As for the burglary allegation that brought deputies to the scene in the first place, Otieno’s family’s lawyers indicated it was a result of Otieno’s mental health problems, which his mother said he’s experienced since high school, although she “declined to say if he had been diagnosed with a specific mental illness,” the Post reported.
From the Post:
The lawyers suggested that Otieno’s mental state led him to take or gather solar lights from a neighbor’s home, leading the neighbor to make a complaint to police. At least 10 police officers responded to his mother’s home, although the lawyers said it was not clear if they were responding to the neighbor’s complaint or to a request for mental health help from Otieno’s mother.
But what Otieno did to attract police attention is neither here nor there. According to attorney Mark Krudys, five of the seven charged deputies “force rushed” Otieno against a metal bed and hard wall.
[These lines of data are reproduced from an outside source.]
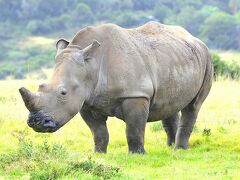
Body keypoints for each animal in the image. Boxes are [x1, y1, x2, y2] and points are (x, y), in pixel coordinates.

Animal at [19, 21, 213, 153]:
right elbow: (98, 132)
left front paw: (137, 155)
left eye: (63, 92)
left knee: (193, 106)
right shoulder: (86, 100)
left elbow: (133, 129)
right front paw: (98, 155)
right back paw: (170, 148)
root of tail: (195, 39)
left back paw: (179, 150)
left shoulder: (136, 94)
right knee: (169, 104)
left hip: (207, 59)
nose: (36, 122)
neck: (92, 64)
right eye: (41, 86)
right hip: (175, 59)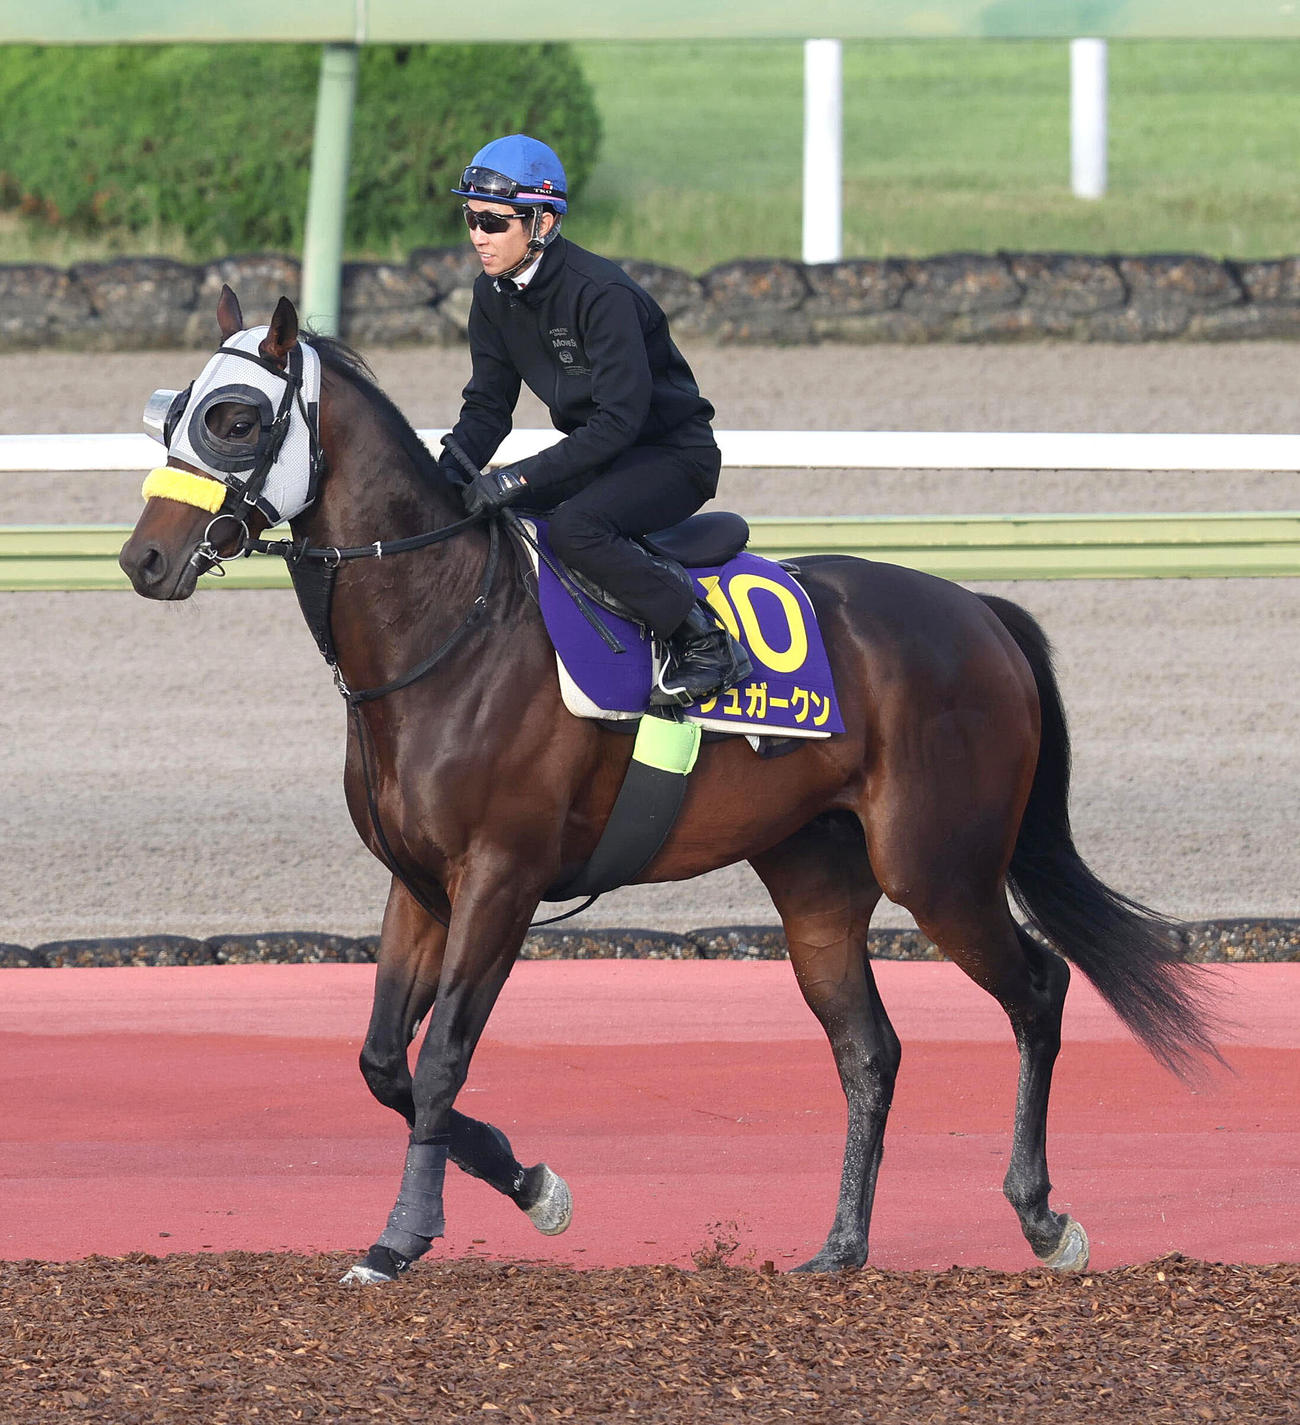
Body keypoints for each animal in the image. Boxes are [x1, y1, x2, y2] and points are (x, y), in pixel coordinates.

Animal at [119, 289, 1217, 1284]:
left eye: (235, 418)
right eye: (170, 414)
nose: (144, 558)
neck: (447, 631)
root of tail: (983, 611)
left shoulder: (502, 881)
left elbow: (439, 1062)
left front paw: (405, 1237)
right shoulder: (419, 885)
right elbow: (385, 1062)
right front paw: (531, 1184)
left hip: (940, 867)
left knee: (1039, 989)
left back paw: (1041, 1218)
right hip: (817, 881)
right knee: (870, 1052)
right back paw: (841, 1247)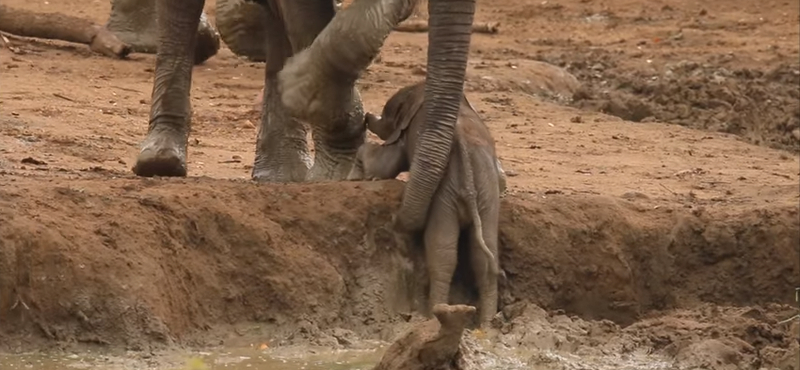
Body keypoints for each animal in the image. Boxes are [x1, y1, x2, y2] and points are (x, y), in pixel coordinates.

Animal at [346, 81, 504, 324]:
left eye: (388, 113)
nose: (366, 117)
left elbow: (388, 162)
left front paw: (356, 177)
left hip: (445, 198)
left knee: (442, 252)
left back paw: (435, 314)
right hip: (487, 195)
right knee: (485, 254)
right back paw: (487, 324)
“I’m sorry to say this in front of the family, but the public needs to know: He’s carried out by the arms and legs, almost upside down, like an animal,” Krudys said.
Krudys has been joined in representing the family by famed civil attorney Ben Crump.
“He’s face down, handcuffed, with leg irons, and you say, ‘My God, why?’” Crump reportedly said in response to the video. “It is so unnecessary, it is so unjustified. And you keep searching in your heart for which one of them would have the humanity to say that, ‘Eleven minutes is far too long to have him down, with the weight of our bodies and knees on his neck.’”
Meanwhile, Baskerville said in a statement that “additional charges and arrests are pending,” but she declined to release the video to the public in order to “maintain the integrity of the criminal justice process at this point.”